Police chiefs defend Sheffield derby policing operation
Police chiefs have defended the derby day policing operation in Sheffield last night, despite complaints from some fans.
South Yorkshire Police said there were six derby related arrests last night and that although there were some outbreaks of disorder in the city the violence and anti-social behaviour seen was on a much reduced scale than at previous meetings of Sheffield Wednesday and Sheffield United.
CRIME: Six arrested as rival fans clash at Sheffield derby The force has stressed that thorough investigations will be carried out into each incident.
Chief Superintendent Shaun Morley, who led the policing operation in and around Hillsborough football stadium, thanked the majority of fans who avoided trouble and supported the policing operation, which involved 300 officers.
Drones were used for the first time to monitor the crowds from above to help police chiefs deploy resources to where they were most needed.
But some fans have criticised the operation, claiming Sheffield United fans should not have been allowed out of the stadium at the same time as Wednesday fans, claiming that missiles, including fireworks, were hurled as supporters clashed.
They also said supporters clashed as rival groups attempted to board trams at the same time.
Some disgruntled fans who were injured in clashes have posted photographs of themselves on social media, including Trevor Allison who is pictured with blood pouring down his face from a head wound.
Another fan turned to Twitter to reveal how he helped a Sheffield United fan who had been bottled in an attack.
Chf Supt Morley said: “There were some issues.
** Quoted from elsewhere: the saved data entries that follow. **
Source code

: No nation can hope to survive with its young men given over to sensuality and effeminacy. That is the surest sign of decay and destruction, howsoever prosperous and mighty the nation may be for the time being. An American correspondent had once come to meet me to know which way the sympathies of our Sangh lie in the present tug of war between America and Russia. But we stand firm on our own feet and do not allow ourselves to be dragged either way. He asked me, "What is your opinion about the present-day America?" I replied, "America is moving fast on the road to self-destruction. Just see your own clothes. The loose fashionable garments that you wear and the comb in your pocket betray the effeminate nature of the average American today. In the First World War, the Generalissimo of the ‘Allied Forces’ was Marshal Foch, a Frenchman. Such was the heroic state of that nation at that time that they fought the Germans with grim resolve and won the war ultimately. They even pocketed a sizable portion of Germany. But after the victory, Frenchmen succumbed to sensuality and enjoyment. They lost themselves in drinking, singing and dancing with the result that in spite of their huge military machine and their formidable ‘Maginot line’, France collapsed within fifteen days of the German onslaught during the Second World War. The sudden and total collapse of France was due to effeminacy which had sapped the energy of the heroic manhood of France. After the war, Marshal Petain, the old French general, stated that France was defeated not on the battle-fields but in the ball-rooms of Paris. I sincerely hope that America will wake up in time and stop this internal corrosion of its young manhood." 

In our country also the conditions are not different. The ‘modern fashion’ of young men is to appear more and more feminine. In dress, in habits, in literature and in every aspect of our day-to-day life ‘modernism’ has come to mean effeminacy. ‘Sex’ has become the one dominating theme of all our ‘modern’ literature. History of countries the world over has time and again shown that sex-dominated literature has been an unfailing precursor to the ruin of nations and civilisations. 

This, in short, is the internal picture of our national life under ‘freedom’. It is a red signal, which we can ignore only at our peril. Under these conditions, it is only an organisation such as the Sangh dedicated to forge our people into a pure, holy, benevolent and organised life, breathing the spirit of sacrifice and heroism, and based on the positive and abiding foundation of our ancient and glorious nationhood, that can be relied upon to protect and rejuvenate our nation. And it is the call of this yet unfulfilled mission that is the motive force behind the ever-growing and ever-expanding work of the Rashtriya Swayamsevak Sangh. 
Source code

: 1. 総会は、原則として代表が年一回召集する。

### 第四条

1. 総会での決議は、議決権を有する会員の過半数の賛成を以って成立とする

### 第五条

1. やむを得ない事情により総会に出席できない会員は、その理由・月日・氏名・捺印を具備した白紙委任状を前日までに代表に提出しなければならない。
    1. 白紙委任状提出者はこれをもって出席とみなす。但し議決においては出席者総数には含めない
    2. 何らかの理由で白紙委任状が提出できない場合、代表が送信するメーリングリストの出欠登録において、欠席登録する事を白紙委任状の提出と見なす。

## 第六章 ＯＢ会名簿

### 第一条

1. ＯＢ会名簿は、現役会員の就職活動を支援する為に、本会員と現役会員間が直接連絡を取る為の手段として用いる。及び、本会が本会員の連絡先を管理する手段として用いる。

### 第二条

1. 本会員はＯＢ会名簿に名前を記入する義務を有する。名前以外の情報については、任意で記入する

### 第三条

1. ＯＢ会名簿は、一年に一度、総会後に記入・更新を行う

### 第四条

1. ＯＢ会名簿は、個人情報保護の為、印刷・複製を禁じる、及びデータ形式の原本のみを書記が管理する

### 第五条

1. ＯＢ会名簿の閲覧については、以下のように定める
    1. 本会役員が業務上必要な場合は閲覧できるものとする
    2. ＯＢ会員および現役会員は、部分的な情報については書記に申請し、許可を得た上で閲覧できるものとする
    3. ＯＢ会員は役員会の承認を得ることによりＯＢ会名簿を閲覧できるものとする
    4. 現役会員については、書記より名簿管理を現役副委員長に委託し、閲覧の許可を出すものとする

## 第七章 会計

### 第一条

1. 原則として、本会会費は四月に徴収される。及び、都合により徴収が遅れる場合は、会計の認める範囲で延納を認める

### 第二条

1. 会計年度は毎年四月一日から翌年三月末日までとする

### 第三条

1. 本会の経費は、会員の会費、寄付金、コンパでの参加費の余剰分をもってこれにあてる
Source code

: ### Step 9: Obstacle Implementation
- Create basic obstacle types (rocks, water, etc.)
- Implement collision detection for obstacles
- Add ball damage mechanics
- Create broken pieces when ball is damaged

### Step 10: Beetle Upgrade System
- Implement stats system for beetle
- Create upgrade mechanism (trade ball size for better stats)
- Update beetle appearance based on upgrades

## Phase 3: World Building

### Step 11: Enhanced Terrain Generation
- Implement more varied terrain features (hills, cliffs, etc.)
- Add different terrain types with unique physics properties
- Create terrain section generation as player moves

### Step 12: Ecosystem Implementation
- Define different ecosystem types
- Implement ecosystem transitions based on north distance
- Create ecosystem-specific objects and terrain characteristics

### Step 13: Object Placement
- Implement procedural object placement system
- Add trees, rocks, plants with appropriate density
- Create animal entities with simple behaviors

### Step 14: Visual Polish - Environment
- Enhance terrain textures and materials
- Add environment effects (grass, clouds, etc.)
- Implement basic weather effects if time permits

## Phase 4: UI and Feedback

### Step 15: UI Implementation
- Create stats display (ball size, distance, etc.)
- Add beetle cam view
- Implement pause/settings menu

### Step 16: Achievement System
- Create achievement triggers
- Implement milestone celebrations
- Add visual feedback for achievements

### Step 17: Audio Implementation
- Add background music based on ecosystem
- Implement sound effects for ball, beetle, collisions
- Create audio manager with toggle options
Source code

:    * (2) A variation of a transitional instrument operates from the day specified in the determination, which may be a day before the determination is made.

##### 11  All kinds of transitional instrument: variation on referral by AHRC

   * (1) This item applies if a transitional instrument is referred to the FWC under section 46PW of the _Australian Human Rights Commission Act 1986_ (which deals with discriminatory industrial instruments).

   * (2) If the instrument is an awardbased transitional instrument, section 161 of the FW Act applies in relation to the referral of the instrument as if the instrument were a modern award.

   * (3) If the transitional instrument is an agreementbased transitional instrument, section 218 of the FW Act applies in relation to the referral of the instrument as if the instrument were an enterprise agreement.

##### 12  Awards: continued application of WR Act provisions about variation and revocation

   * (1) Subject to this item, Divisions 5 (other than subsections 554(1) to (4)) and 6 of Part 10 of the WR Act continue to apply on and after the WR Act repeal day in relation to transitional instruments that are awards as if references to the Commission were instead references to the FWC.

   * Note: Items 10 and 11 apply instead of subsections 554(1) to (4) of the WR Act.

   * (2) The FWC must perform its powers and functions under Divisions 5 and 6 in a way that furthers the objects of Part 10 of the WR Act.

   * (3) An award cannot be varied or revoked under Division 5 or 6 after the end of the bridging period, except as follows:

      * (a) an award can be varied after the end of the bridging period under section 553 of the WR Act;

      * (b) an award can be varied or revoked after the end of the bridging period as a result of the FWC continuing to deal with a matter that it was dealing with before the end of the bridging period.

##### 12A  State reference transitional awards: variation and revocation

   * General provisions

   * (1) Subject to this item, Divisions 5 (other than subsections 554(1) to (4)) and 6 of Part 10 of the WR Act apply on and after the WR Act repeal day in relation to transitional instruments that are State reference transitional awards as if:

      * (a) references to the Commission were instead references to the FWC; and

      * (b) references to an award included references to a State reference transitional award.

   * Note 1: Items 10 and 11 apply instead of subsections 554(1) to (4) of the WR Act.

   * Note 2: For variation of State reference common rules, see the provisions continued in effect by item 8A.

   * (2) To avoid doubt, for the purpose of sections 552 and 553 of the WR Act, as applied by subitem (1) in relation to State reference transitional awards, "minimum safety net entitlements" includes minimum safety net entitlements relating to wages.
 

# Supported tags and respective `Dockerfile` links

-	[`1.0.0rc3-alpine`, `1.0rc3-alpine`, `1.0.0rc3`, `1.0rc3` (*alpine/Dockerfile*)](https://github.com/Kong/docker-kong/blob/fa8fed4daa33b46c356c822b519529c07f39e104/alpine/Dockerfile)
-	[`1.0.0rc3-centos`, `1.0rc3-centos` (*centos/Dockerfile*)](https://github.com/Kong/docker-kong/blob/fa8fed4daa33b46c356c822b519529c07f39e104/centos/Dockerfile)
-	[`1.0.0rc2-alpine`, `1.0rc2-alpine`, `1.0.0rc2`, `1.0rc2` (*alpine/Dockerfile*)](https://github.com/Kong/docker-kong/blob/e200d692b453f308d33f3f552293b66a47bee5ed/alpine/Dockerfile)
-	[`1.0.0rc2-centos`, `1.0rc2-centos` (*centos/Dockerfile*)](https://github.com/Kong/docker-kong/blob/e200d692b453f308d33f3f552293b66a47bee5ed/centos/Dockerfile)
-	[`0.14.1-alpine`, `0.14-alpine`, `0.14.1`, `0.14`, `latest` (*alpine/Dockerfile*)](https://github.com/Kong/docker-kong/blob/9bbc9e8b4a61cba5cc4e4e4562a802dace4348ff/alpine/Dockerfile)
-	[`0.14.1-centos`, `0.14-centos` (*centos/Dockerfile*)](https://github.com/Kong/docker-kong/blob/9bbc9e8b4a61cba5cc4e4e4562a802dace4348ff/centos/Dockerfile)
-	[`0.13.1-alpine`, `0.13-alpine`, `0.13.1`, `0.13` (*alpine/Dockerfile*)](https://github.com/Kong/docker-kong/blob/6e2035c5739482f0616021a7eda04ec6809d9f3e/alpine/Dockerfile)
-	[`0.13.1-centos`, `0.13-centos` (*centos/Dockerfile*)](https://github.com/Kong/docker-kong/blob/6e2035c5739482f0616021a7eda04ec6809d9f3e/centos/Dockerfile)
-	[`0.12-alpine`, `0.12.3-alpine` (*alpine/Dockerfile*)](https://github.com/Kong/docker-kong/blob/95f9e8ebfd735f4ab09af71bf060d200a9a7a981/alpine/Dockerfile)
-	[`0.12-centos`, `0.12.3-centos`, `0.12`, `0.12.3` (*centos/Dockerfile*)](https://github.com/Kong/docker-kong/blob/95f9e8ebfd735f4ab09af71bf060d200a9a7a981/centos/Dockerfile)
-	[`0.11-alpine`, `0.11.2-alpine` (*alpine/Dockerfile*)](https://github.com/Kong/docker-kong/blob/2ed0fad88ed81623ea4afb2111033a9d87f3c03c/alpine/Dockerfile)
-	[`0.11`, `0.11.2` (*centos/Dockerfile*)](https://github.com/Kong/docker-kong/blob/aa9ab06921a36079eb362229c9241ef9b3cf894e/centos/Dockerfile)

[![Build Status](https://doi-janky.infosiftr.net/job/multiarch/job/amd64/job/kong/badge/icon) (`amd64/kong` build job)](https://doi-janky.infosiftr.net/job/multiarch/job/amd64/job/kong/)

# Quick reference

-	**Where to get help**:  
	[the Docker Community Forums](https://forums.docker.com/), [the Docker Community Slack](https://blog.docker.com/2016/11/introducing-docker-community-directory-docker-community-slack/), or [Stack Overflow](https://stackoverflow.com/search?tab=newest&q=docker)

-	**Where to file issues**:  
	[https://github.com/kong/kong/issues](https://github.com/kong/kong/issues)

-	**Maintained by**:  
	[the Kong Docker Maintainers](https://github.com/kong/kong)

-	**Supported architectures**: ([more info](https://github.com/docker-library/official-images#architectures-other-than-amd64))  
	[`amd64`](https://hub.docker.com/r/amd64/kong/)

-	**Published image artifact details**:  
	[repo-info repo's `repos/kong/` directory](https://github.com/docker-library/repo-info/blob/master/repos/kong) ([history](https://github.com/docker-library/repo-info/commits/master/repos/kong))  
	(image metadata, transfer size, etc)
You are always going to get some on emotive occasions like this when supporters of both sides who feel so strongly come together. These issues will be investigated thoroughly.”
He said officers chose to ‘manage the exit’ of Sheffield United fans rather than keeping them in the stadium after the match against their will.
“We assessed the threat and risk and although some fans did come together police officers regained control of that situation quickly,” he said.
The police chief added: “We accept that there will always be situations when you get fans in large volumes in close proximity to each other and some disorder did occur in some isolated situations, but when you look at the picture holistically there was no widespread disorder.
“When rival groups did come together they were broken up quickly.
“Issues around disorder, anti-social behaviour and conflict were much reduced last night compared with previous derbies and I would like to thank the fans and supporters that attended the game for playing their part as the vast majority were well behaved.
“We did not see the issues we have seen at previous derbies. The attitude and approach of most fans last night contributed to the reduction in conflict.”